INSTRUÇÕES:
Extraia integralmente, sem nenhuma alteração, o texto sobre a liberdade assistida em Belo Horizonte.

TEXTO DA PÁGINA:
========

LIBERDADE ASSISTIDA
Belo
Horizonte
Janaína Valéria de Mattos, a partir de relatórios oficiais da Secretaria de Desenvolvimento Social de Belo Horizonte-MG.
Apoio: UNICEF
Todo município convive com crianças e adolescentes que
cometem delitos. Não é possível tratar do problema com medidas punitivas
aplicadas isoladamente. É preciso enxergar o ato infracional
como conseqüência de um processo de exclusão a que são submetidos estes jovens:
falta de acesso à escola, à oportunidade de lazer, opção de vida, convívio
familiar, relação com a comunidade. Ou seja, um programa municipal voltado para
o atendimento a crianças e adolescentes autores de ato infracional
deve estar inserido numa política mais ampla que
busque a reinserção destes jovens, e, quando necessário,
adote medidas sócio-educativas que os respeite enquanto cidadãos, sujeitos de
direitos, resgatando-os das condições adversas a que estão permanentemente
expostos e que prejudicam seu bem-estar, sua saúde física e mental e
comprometem sua participação social.

========

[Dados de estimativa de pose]
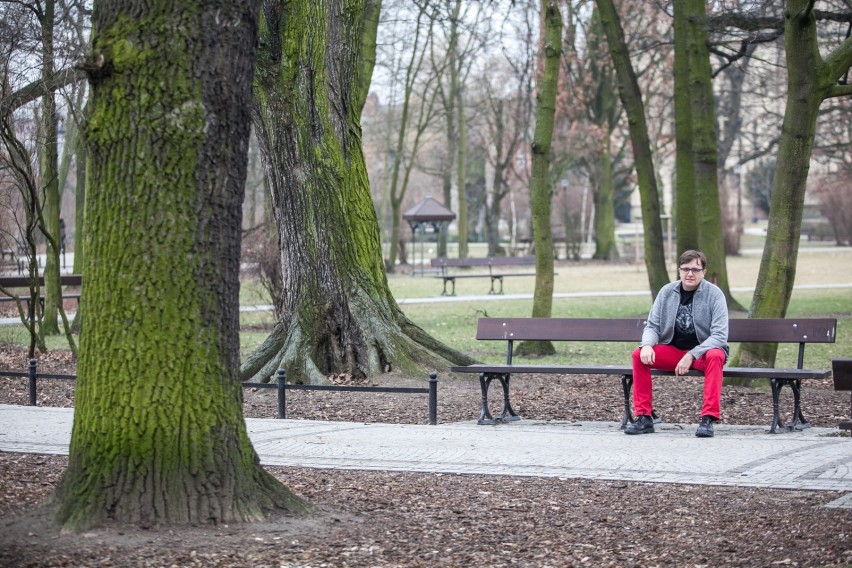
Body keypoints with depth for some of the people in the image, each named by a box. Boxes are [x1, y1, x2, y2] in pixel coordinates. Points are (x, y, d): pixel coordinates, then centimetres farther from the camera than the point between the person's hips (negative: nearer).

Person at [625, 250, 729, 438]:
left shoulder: (714, 294, -10)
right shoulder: (667, 292, 0)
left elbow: (720, 336, -17)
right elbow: (652, 326, 3)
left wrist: (691, 355, -27)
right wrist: (647, 345, -21)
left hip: (702, 353, -3)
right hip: (672, 350, 3)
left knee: (715, 356, -37)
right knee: (638, 355, -20)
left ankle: (708, 418, -36)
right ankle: (644, 417, -16)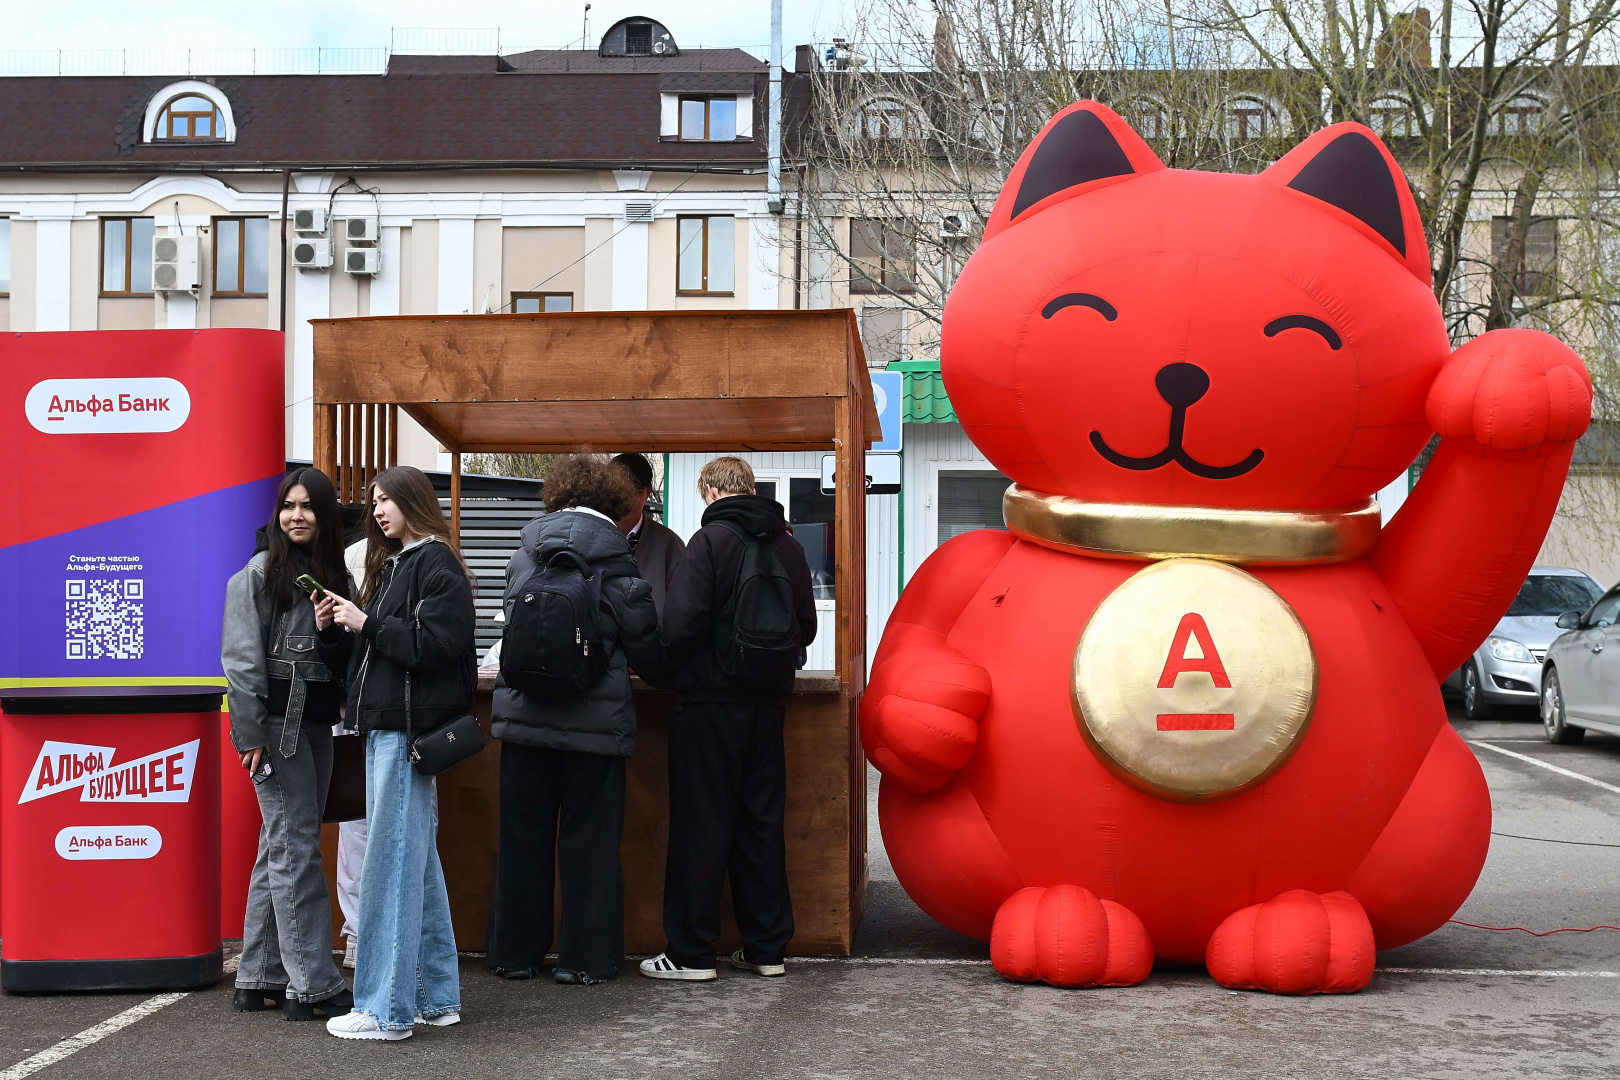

========

RESULTADO DO EXERCÍCIO:
LIBERDADE ASSISTIDA
Belo
Horizonte
Janaína Valéria de Mattos, a partir de relatórios oficiais da Secretaria de Desenvolvimento Social de Belo Horizonte-MG.
Apoio: UNICEF
Todo município convive com crianças e adolescentes que
cometem delitos. Não é possível tratar do problema com medidas punitivas
aplicadas isoladamente. É preciso enxergar o ato infracional
como conseqüência de um processo de exclusão a que são submetidos estes jovens:
falta de acesso à escola, à oportunidade de lazer, opção de vida, convívio
familiar, relação com a comunidade. Ou seja, um programa municipal voltado para
o atendimento a crianças e adolescentes autores de ato infracional
deve estar inserido numa política mais ampla que
busque a reinserção destes jovens, e, quando necessário,
adote medidas sócio-educativas que os respeite enquanto cidadãos, sujeitos de
direitos, resgatando-os das condições adversas a que estão permanentemente
expostos e que prejudicam seu bem-estar, sua saúde física e mental e
comprometem sua participação social.